To access the children of a Tree widget, use the children() method (a Tree is a Container).
def selection_changed_cb(tree): |
This signal will be emitted whenever the
selection
field of a Tree has changed. This happens when a child of the Tree is selected
or deselected.
def select_child_cb(tree, child): |
This signal is emitted when a child of
the Tree is about to get selected. This happens on calls to the select_item()
method, the select_child()
method, on all button presses and calls to the item_toggle()
method and the toggle() method.
It may sometimes be indirectly triggered on other occasions where children
get added to or removed from the Tree.
def unselect_child_cb(tree, child): |
This signal is emitted when a child of the Tree is about to get deselected. This seems to only occur on calls to the unselect_item() method or the unselect_child() method, and perhaps on other occasions, but not when a button press deselects a child, nor on emission of the "toggle" signal by the toggle() method.
type = GtkTree.get_type() |
Returns the "GtkTree" type identifier.
tree = GtkTree() |
Creates a new Tree object. A reference
to the new widget is returned. None is returned on failure.
tree.append(tree_item) |
Append a tree item to a Tree.
tree.prepend(tree_item) |
Prepend a tree item to a Tree.
tree.insert(tree_item, position) |
Insert a tree item into a Tree at the
position in the list specified by position.
tree.remove_items(items) |
Remove a list of items from a Tree. Note
that removing an item from a tree dereferences (and thus usually) destroys
it and its subtree, if it has one, and all subtrees in that
subtree. If you want to remove only one item, you can use the GtkContainer
remove()
method.
tree.clear_items(start, end) |
Remove the items from position start
to position end from a Tree.
The same warning about dereferencing applies here, as clear_items()
simply constructs a list and passes it to the remove_items()
method.
tree.select_item(item) |
Emits the "select_item" signal for the
child at position
item, thus
selecting the child (unless you unselect it in a signal handler).
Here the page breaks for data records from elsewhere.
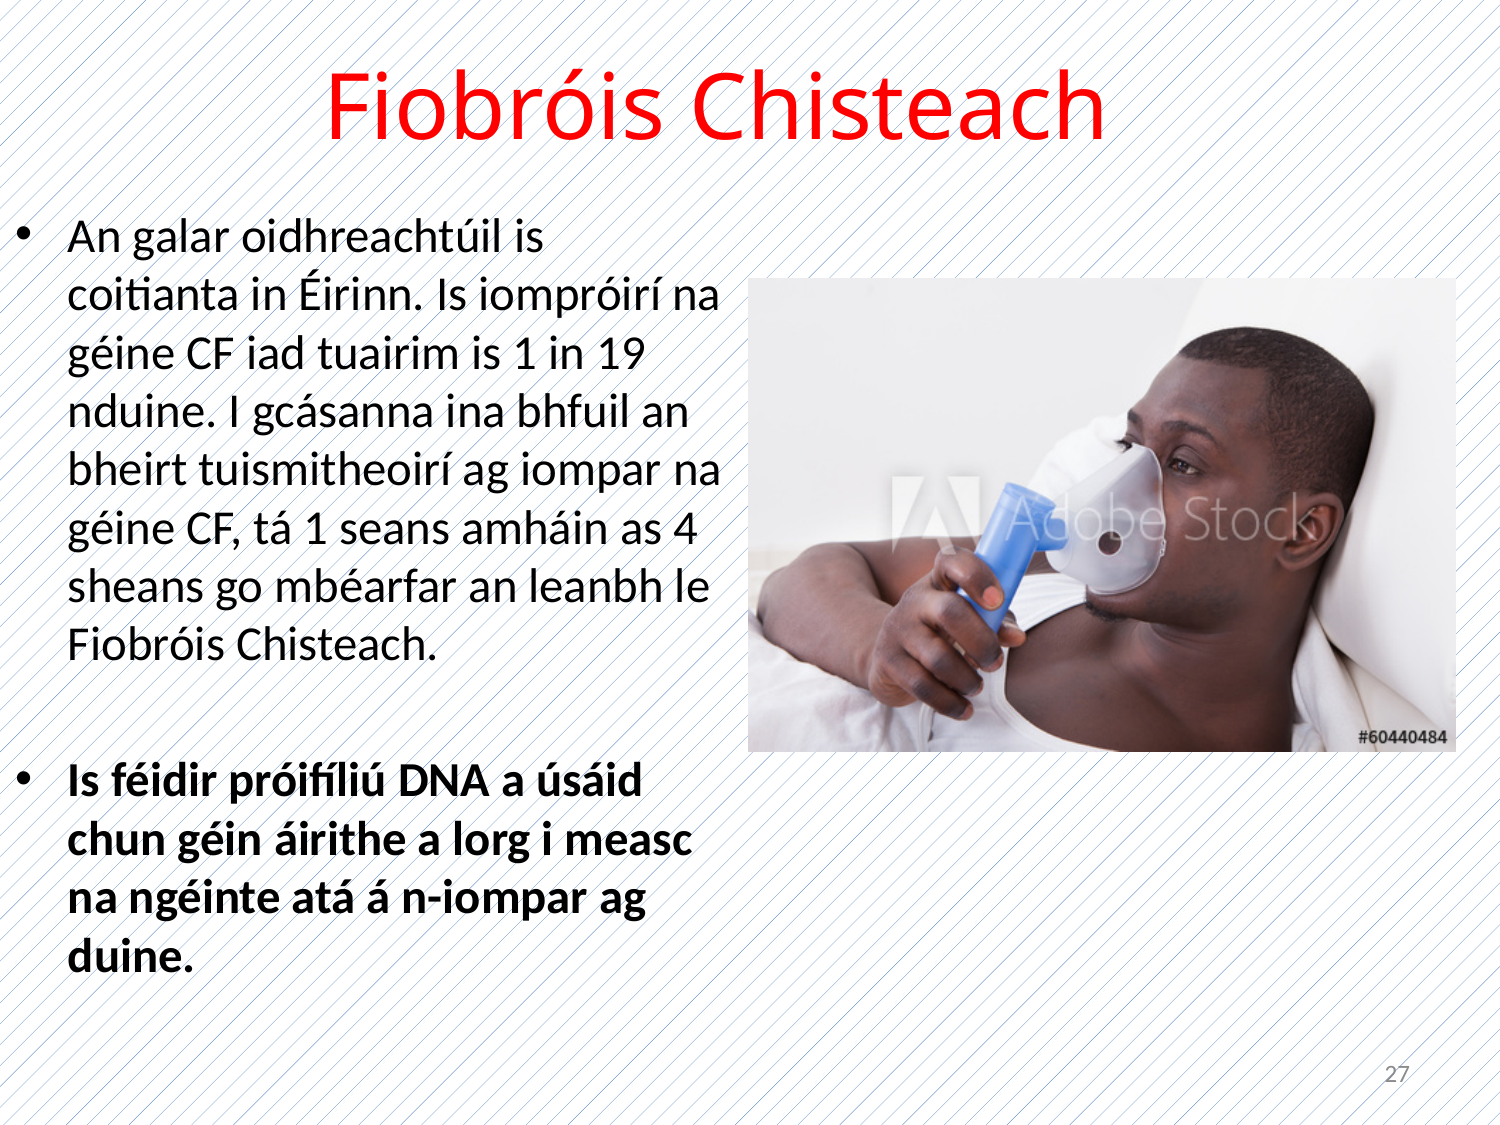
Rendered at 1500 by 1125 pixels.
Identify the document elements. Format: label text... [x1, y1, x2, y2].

title Fiobróis Chisteach [41, 8, 1392, 197]
list An galar oidhreachtúil is coitianta in Éirinn. Is iompróirí na géine CF iad tuairim is 1 in 19 nduine. I gcásanna ina bhfuil an bheirt tuismitheoirí ag iompar na géine CF, tá 1 seans amháin as 4 sheans go mbéarfar an leanbh le Fiobróis Chisteach. Is féidir próifíliú DNA a úsáid chun géin áirithe a lorg i measc na ngéinte atá á n-iompar ag duine. [0, 196, 739, 1005]
slide_number 27 [1074, 1042, 1425, 1103]
picture [747, 278, 1456, 752]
tree.unselect_item(item) |
Emits the "unselect_item" signal for the
child at position
item, thus
unselecting the child.
tree.select_child(tree_item) |
Emits the "select_item" signal for the
child tree_item, thus selecting
it.
tree.unselect_child(tree_item) |
Emits the "unselect_item" signal for the
child tree_item, thus unselecting
it.
position = tree.child_position(child) |
Returns the position in the tree
of child, unless
child
is not in the tree, in which
case it returns -1.
tree.set_selection_mode(mode) |
Sets the selection mode, which can be
one of SELECTION_SINGLE (the
default), SELECTION_BROWSE,
SELECTION_MULTIPLE,
or
SELECTION_EXTENDED. This
is only defined for root trees, which makes sense, since the root tree
"owns" the selection. Setting it for subtrees has no effect at all; the
value is simply ignored.
tree.set_view_mode(mode) |
Sets the "view mode", which can be either TREE_VIEW_LINE (the default) or TREE_VIEW_ITEM. The view mode propagates from a tree to its subtrees, and can't be set exclusively to a subtree (this is not exactly true - see the example code comments).
The term "view mode" is rather ambiguous
- basically, it controls the way the highlight is drawn when one of a tree's
children is selected. If it's TREE_VIEW_LINE,
the entire TreeItem widget is highlighted, while for TREE_VIEW_ITEM,
only the child widget (i.e., usually the label) is highlighted.
tree.set_view_lines(flag) |
Controls whether connecting lines between
tree items are drawn.
flag
is either TRUE, in which case they are, or FALSE, in which case they aren't.